Today was a real bummer in clinicals. I feel like I did pretty badly with documentation and made a stupid medication error--I interpreted an order for 2 Lorcet as an order for 1-2 Lorcet. Actually, I didn't misinterpret. I thought (as I always have--I don't where I got this idea) that, as a nursing measure, an order like this for analgesic tabs could be given in partial doses. Of course, that doesn't really make sense on reflection. I wouldn't have considered giving 0.5mg morphine IV push when the order is for 1mg... or maybe I would have, I don't know. Anyhow, obviously the reason Lorcet is ordered in tabs has to do with the manufacturing and not so nurses can administer partial doses. I don't know why I never thought about this before, although I do think this was the first time I've had an opioid/APAP combo ordered as a straight number of tabs rather than a range of tabs.
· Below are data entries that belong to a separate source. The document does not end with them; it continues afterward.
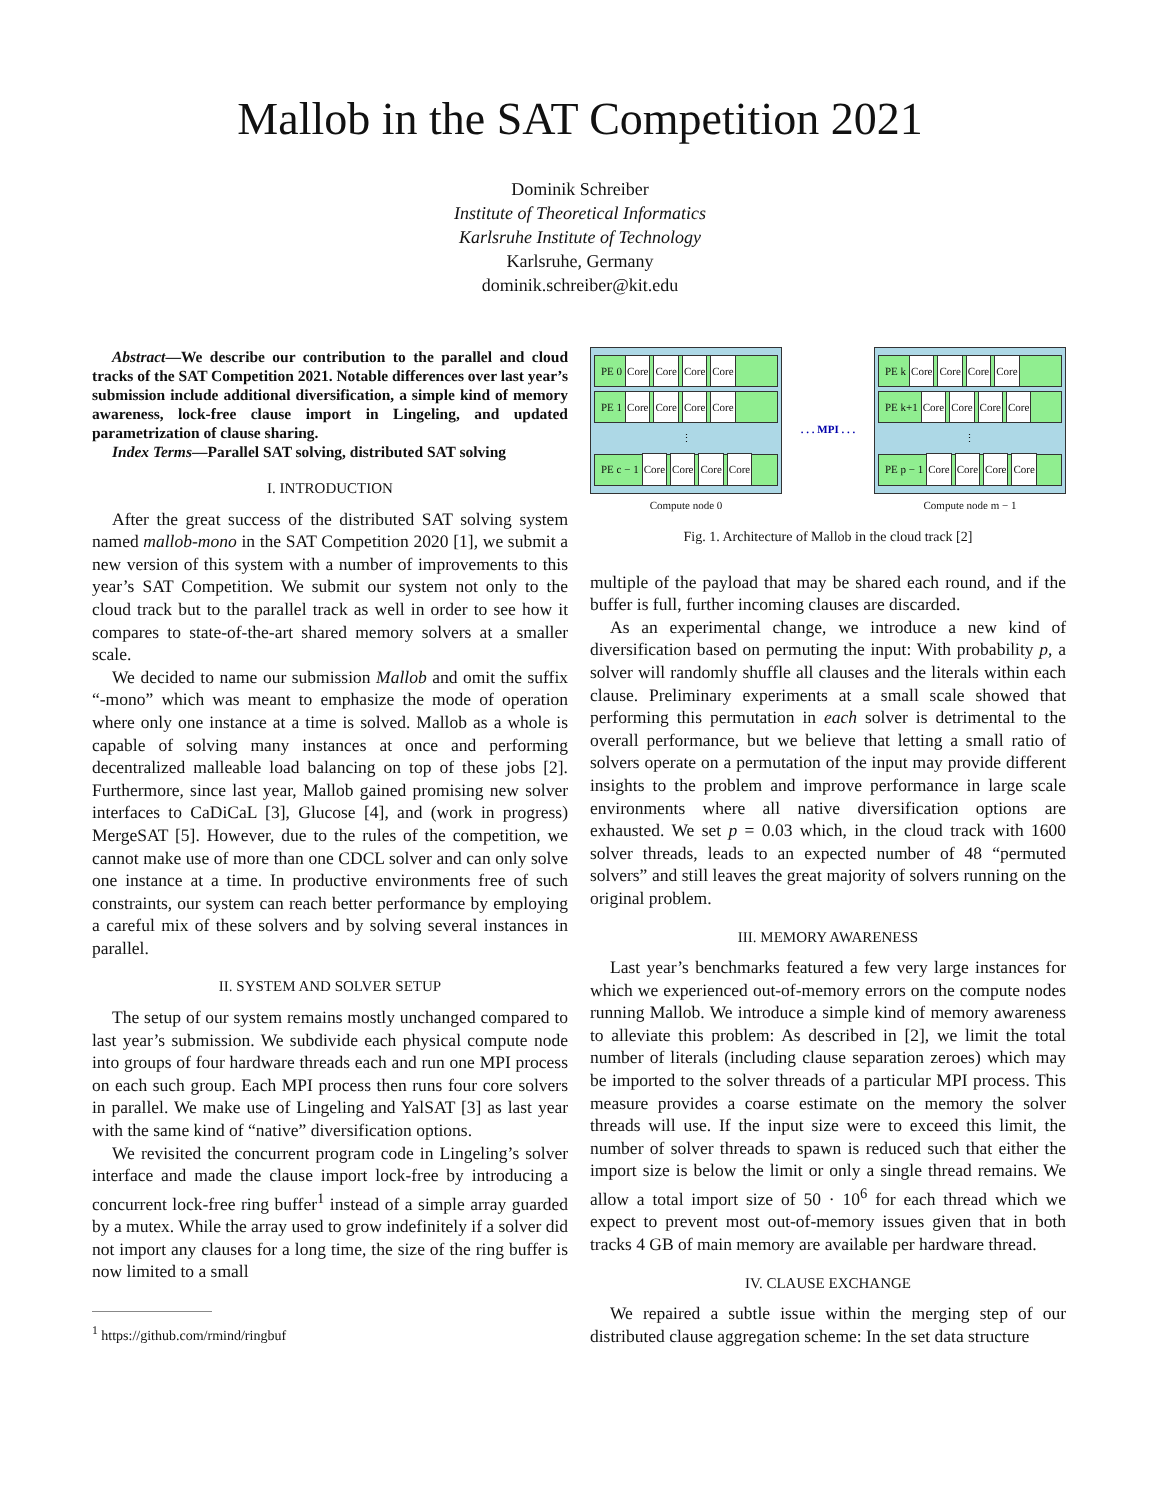Mallob in the SAT Competition 2021
Dominik Schreiber
Institute of Theoretical Informatics
Karlsruhe Institute of Technology
Karlsruhe, Germany
dominik.schreiber@kit.edu
Abstract—We describe our contribution to the parallel and cloud tracks of the SAT Competition 2021. Notable differences over last year’s submission include additional diversification, a simple kind of memory awareness, lock-free clause import in Lingeling, and updated parametrization of clause sharing.
Index Terms—Parallel SAT solving, distributed SAT solving
I. INTRODUCTION
After the great success of the distributed SAT solving system named mallob-mono in the SAT Competition 2020 [1], we submit a new version of this system with a number of improvements to this year’s SAT Competition. We submit our system not only to the cloud track but to the parallel track as well in order to see how it compares to state-of-the-art shared memory solvers at a smaller scale.
We decided to name our submission Mallob and omit the suffix “-mono” which was meant to emphasize the mode of operation where only one instance at a time is solved. Mallob as a whole is capable of solving many instances at once and performing decentralized malleable load balancing on top of these jobs [2]. Furthermore, since last year, Mallob gained promising new solver interfaces to CaDiCaL [3], Glucose [4], and (work in progress) MergeSAT [5]. However, due to the rules of the competition, we cannot make use of more than one CDCL solver and can only solve one instance at a time. In productive environments free of such constraints, our system can reach better performance by employing a careful mix of these solvers and by solving several instances in parallel.
II. SYSTEM AND SOLVER SETUP
The setup of our system remains mostly unchanged compared to last year’s submission. We subdivide each physical compute node into groups of four hardware threads each and run one MPI process on each such group. Each MPI process then runs four core solvers in parallel. We make use of Lingeling and YalSAT [3] as last year with the same kind of “native” diversification options.
We revisited the concurrent program code in Lingeling’s solver interface and made the clause import lock-free by introducing a concurrent lock-free ring buffer<sup>1</sup> instead of a simple array guarded by a mutex. While the array used to grow indefinitely if a solver did not import any clauses for a long time, the size of the ring buffer is now limited to a small
<sup>1</sup> https://github.com/rmind/ringbuf
PE 0 Core Core Core Core
PE 1 Core Core Core Core
⋮
PE c − 1 Core Core Core Core
Compute node 0
. . . MPI . . .
PE k Core Core Core Core
PE k+1 Core Core Core Core
⋮
PE p − 1 Core Core Core Core
Compute node m − 1
Fig. 1. Architecture of Mallob in the cloud track [2]
multiple of the payload that may be shared each round, and if the buffer is full, further incoming clauses are discarded.
As an experimental change, we introduce a new kind of diversification based on permuting the input: With probability p, a solver will randomly shuffle all clauses and the literals within each clause. Preliminary experiments at a small scale showed that performing this permutation in each solver is detrimental to the overall performance, but we believe that letting a small ratio of solvers operate on a permutation of the input may provide different insights to the problem and improve performance in large scale environments where all native diversification options are exhausted. We set p = 0.03 which, in the cloud track with 1600 solver threads, leads to an expected number of 48 “permuted solvers” and still leaves the great majority of solvers running on the original problem.
III. MEMORY AWARENESS
Last year’s benchmarks featured a few very large instances for which we experienced out-of-memory errors on the compute nodes running Mallob. We introduce a simple kind of memory awareness to alleviate this problem: As described in [2], we limit the total number of literals (including clause separation zeroes) which may be imported to the solver threads of a particular MPI process. This measure provides a coarse estimate on the memory the solver threads will use. If the input size were to exceed this limit, the number of solver threads to spawn is reduced such that either the import size is below the limit or only a single thread remains. We allow a total import size of 50 · 10<sup>6</sup> for each thread which we expect to prevent most out-of-memory issues given that in both tracks 4 GB of main memory are available per hardware thread.
IV. CLAUSE EXCHANGE
We repaired a subtle issue within the merging step of our distributed clause aggregation scheme: In the set data structure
As we use a computerized medication administration record, I caught my error when I went to give a second tab of the Lorcet after the patient requested it (I had offered one now, another if ineffective). The computer told me I couldn't give Lorcet again for another 3.5 hours. Doh! I over-rode the computer so the patient could get the med, but...
I fessed up to my clinical instructor, who didn't make a big deal out of it because I wasn't overdosing the patient or making a mistake that would have put the patient in danger. However, she did say she was going to follow up with the attending nurse. It will be interesting to see what happens, as I've never made an outright medication error in clinicals before, and I don't know what the consequences to a clinical error might be.
Again, as I've mentioned before, we don't get enough clinical hours in this Bachelor's program. Although I take responsibility for this error, it also represents a systemic failure as more hours under the closer supervision that we receive in the earlier med-surg courses might have caught this mistake in my thinking.
As for the documentation--again with the I+Os. The patient is drinking from a pitcher I'm not monitoring and up to the bathroom ad lib. How am I supposed to do these I+Os? I don't know. Also, a patient has an IV drip but the "clear totals" function on our Symbiq Hospira pumps doesn't work, so we record hourly totals by calculating the rate x time? In my book, that's tantamount to lying--we don't have a record that the pump pumped the whole time. I haven't had the courage to ask these documentation questions, and after the mistake today, I'm in a worse spot. I will have to see the clinical instructor's disposition tomorrow.